**Required action:** Go line by line through the entries below and copy those containing the string "egge".

**Dataset records:**
□ □ □ □ □ □ □
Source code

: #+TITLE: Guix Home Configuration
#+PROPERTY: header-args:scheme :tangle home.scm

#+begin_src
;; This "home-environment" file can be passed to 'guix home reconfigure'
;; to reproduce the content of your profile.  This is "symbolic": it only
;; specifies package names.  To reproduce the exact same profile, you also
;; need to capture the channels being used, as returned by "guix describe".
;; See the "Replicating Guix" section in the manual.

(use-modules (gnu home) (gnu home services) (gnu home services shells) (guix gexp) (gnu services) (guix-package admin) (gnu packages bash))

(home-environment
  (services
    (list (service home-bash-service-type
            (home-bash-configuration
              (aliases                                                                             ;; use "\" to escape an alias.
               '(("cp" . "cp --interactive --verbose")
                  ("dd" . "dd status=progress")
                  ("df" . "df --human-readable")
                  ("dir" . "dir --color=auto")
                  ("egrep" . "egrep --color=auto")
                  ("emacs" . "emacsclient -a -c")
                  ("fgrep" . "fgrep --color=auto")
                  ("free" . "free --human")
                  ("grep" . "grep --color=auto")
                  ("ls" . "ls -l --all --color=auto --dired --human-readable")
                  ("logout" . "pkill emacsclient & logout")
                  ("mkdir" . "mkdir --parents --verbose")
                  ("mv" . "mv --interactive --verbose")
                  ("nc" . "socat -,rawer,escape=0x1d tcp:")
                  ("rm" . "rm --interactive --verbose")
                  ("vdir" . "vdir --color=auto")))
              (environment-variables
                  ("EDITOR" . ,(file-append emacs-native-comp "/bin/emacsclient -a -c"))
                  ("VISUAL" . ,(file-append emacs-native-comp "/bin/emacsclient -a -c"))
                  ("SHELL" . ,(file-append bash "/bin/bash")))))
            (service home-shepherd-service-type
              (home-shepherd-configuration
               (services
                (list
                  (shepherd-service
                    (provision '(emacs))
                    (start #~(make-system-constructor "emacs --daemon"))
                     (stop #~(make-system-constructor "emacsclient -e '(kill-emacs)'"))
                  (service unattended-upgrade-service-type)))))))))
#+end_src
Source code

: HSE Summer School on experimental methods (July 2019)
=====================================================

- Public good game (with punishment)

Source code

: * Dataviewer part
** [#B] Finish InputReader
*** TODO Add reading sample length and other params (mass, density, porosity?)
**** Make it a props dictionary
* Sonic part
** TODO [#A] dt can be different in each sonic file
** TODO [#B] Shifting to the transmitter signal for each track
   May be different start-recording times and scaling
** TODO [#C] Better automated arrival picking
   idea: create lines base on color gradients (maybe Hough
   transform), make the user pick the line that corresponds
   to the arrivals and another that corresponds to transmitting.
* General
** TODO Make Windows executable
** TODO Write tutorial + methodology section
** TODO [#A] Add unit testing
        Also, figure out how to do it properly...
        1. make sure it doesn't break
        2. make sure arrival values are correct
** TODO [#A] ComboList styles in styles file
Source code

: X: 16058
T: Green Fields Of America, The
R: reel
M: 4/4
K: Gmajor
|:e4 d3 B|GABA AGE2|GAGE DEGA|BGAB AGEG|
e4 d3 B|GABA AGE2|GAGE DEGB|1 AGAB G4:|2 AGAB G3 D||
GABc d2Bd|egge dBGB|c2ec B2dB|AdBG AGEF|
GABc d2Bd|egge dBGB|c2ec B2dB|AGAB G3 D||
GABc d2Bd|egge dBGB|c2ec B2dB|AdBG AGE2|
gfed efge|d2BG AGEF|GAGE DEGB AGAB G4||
□ □ □ □ □ □ □
**Output below:**
GABc d2Bd|egge dBGB|c2ec B2dB|AdBG AGEF|
GABc d2Bd|egge dBGB|c2ec B2dB|AGAB G3 D||
GABc d2Bd|egge dBGB|c2ec B2dB|AdBG AGE2|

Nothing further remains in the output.